HenryIn a letter to his brother John, William Paul proudly speaks of young Harry being dressed in his first set of breeches. The same letter mentions his wife’s poor condition and being confined to the bed. Her poor health is regularly mentioned in letters right up to her early death and is a reminder of the continuing emotional hardship in the household. But William had great hopes for his eldest son who was brought up in a home of serious education and “kept at his books”. His father wrote that the young teenager was proficient in Euclid, Ceasar, Greek and fluent in French and with pride was sending his young son to Ireland for further education and to become an Irishman of his dreams. Henry Emmett Fitzgerald Dowling died at sea on journey home to Tasmania in 1868 at the tender age of fourteen.


BernardThe only other child to live into adulthood was the youngest boy Bernard who by the letters we know as having been wild and not serious about education. His father at one point implored him to give up his life as a sailor and return to education. He however left Tasmania for the mainland of Australia and lost his twenty two year life by a horseback accident as a mounted trooper in 1882.

But there are more stories that bring home the reality and hardship of travelling to far-off Tasmania that William Paul had to endure. He saw the promise of good weather and business opportunity as something to attract both his brother and sister to Australia.
--- --- ---
(Instructions for the task):
Continue the account of William Paul's family and its hardships in Tasmania from the point where it stops.
--- --- ---
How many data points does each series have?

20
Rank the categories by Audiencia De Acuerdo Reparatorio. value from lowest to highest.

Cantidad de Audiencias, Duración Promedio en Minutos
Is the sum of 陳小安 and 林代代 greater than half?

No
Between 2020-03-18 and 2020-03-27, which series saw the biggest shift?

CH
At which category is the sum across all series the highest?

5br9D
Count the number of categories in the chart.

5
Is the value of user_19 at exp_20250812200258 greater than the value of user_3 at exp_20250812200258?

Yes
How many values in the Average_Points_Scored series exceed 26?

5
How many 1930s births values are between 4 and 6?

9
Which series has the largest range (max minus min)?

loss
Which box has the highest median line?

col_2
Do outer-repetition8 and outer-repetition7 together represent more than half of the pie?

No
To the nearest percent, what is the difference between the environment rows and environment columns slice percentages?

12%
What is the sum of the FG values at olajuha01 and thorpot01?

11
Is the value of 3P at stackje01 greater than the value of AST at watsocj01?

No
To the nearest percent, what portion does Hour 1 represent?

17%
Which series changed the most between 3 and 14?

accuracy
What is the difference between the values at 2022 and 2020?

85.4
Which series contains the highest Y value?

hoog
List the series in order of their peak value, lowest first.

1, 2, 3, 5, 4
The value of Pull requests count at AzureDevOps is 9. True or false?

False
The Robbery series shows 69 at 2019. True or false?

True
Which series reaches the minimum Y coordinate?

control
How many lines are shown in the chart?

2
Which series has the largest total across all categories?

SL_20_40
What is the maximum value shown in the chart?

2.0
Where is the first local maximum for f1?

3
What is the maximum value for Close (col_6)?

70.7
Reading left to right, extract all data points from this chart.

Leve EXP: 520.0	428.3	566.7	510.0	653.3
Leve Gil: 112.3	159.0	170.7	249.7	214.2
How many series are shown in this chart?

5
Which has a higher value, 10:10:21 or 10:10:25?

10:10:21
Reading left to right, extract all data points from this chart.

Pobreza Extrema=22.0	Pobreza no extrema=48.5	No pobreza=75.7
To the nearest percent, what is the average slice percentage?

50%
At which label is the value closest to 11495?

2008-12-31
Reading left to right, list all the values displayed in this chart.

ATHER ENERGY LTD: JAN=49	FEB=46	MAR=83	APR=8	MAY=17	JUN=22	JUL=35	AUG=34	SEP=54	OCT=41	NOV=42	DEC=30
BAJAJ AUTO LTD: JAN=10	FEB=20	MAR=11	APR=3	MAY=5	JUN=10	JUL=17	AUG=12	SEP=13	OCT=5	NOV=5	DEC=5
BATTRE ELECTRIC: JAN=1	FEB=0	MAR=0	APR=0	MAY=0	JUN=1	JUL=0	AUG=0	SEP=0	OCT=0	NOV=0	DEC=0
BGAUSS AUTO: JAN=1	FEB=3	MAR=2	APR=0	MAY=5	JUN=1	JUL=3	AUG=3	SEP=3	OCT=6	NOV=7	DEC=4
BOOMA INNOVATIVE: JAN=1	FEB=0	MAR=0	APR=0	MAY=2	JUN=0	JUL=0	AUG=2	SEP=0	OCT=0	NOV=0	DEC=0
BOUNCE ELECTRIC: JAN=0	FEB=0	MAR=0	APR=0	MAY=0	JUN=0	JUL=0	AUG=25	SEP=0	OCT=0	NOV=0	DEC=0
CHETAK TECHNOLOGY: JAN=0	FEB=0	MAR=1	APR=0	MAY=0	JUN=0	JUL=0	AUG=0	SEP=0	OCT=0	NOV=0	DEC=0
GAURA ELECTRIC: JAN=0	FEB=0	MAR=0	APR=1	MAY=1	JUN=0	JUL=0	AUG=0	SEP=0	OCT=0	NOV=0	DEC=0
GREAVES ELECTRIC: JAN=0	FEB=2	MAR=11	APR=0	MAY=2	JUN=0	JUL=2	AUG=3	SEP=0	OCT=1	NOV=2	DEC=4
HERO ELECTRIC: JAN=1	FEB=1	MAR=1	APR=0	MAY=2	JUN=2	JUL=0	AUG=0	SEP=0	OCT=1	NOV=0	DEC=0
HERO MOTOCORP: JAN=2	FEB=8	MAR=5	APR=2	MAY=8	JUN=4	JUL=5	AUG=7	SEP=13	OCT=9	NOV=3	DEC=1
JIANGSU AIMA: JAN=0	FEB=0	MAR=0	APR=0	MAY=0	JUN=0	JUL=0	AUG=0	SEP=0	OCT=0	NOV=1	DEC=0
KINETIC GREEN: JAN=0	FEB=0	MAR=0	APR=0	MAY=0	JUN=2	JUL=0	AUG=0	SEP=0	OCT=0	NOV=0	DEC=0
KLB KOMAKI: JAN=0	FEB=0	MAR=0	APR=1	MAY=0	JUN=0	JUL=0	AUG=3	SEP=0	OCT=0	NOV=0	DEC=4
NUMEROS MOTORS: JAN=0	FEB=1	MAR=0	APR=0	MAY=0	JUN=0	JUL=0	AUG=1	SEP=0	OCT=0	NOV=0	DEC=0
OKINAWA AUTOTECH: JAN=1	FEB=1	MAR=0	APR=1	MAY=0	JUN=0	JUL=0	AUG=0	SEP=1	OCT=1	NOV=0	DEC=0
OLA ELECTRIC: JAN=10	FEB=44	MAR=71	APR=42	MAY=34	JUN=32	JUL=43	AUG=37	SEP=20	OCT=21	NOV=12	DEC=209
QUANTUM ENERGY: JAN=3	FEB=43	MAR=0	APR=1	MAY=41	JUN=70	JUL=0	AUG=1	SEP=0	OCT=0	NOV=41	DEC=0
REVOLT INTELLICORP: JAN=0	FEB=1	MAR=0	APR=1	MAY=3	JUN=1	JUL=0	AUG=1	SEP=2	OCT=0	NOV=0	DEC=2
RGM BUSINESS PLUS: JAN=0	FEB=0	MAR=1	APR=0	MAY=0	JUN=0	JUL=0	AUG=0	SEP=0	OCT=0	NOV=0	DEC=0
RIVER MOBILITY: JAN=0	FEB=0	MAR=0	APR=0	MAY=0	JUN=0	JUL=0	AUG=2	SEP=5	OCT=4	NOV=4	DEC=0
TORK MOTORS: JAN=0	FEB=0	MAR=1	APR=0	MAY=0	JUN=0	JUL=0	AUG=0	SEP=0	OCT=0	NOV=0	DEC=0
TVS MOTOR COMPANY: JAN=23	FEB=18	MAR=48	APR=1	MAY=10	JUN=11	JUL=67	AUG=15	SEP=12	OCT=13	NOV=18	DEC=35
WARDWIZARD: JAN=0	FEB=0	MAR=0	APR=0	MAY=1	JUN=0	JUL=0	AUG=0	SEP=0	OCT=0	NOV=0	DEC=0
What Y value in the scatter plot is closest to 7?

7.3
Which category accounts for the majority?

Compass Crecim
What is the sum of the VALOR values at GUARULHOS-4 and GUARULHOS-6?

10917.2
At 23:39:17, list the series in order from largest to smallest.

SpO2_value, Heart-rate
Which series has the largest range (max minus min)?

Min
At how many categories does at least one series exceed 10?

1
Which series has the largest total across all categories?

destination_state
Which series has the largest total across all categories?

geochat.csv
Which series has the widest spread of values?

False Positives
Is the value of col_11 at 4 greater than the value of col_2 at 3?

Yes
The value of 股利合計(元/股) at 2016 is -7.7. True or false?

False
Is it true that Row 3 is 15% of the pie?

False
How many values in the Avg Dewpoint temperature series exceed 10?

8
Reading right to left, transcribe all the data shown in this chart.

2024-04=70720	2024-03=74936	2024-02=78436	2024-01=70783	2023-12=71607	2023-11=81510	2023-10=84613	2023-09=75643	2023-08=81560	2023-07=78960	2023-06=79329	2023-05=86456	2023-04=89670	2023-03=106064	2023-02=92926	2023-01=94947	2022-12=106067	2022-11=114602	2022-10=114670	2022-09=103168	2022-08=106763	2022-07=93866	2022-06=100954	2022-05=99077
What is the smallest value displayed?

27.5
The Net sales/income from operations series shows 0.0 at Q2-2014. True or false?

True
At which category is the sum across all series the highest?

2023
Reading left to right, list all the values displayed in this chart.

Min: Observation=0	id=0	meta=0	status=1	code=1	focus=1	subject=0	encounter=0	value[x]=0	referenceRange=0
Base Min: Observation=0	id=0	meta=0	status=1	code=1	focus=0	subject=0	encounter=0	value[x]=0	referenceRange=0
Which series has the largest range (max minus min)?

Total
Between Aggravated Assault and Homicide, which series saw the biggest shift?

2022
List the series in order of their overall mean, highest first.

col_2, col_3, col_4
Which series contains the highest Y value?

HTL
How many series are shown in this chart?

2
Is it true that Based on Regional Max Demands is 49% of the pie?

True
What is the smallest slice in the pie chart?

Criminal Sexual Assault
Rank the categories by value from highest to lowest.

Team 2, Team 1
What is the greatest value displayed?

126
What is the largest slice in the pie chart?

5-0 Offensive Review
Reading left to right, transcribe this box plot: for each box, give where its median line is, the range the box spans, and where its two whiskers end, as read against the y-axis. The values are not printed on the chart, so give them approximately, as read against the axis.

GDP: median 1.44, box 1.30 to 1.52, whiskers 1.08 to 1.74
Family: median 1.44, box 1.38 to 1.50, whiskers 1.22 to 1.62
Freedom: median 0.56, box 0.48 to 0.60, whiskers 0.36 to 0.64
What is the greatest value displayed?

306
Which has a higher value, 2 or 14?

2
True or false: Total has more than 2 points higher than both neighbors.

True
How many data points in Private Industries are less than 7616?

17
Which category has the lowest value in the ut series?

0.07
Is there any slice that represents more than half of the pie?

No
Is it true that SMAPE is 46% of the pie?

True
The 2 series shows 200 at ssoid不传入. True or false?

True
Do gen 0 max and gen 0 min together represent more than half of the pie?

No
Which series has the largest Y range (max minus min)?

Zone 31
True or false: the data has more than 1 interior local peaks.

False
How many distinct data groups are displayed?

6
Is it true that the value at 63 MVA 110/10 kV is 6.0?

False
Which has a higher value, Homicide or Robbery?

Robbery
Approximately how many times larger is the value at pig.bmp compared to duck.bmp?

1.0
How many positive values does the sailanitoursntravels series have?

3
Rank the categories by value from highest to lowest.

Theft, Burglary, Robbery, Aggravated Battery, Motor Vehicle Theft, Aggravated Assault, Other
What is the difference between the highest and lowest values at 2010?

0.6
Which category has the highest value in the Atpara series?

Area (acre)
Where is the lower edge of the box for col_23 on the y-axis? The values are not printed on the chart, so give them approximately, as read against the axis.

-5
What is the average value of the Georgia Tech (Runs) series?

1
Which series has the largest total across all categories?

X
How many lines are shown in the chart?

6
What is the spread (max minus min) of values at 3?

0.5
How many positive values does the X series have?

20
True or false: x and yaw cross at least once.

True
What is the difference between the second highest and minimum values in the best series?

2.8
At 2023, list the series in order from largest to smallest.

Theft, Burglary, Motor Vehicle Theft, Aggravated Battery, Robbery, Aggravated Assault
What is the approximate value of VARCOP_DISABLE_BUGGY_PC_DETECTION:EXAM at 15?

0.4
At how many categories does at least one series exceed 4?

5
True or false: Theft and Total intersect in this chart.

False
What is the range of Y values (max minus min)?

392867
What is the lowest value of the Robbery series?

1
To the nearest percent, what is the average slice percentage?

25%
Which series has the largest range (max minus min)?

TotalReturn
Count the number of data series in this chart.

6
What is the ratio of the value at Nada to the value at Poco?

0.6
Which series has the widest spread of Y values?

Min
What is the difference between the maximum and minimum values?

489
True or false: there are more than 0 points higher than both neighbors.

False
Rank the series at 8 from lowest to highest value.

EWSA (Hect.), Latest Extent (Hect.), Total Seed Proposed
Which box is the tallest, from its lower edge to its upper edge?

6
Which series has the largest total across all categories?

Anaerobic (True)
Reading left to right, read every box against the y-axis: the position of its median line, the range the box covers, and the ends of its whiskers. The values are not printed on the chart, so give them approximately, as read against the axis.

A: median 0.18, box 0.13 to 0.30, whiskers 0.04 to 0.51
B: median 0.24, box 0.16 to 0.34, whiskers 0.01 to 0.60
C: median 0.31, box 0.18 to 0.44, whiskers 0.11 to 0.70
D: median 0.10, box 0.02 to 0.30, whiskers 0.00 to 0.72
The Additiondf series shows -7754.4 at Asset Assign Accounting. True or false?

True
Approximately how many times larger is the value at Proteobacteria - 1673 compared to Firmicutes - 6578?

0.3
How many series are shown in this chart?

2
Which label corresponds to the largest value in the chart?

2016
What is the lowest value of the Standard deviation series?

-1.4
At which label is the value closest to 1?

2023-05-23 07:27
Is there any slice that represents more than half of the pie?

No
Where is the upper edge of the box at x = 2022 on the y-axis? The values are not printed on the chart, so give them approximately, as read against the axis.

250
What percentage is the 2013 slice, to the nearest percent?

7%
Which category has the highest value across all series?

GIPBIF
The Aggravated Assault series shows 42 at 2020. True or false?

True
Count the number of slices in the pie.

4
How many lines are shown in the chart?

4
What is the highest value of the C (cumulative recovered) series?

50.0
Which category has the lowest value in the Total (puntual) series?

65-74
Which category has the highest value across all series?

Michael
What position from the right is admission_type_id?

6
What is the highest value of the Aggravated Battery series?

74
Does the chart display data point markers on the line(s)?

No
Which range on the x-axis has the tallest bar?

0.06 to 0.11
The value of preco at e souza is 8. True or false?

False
--- --- ---
(Task result):
There was great excitement in the Dowling home with the prospect of William’s sister Anne expected at Christmas 1854. She had boarded in London on September 12th and William Paul went out by small boat to meet the ship to greet his sister. He describes the day of rising excitement shattered by the news Anne had died of cholera and was buried at sea.


William practised as a portrait artist both in Hobart and later in Launceston. The potential market for sitters was limited in the convict colony of Tasmania so he reluctantly took up the parallel profession of the new studio method of photography. He described it as “foe-to-graphic” a phrase he attributes to the artist Edwin Landseer.


William Paul also corresponded with his younger brother Mathew, known as Mat, who was born in 1826. William encouraged him to take up this new art of photography and join him in Tasmania in business there. They did practise together for a while as the Dowling brothers but Mat broke out and established his own studio. By what is known Mat must have been a difficult and argumentative person. He stayed with his brother and sister-in-law Julia but would not converse with her a table. This went on for many months and Mat steadfastly refused to change his ways. It caused William and Julia much sadness. William also used his artistic skills to colour in photographs. There is nothing on record to show that Mathew left descendants in Australia.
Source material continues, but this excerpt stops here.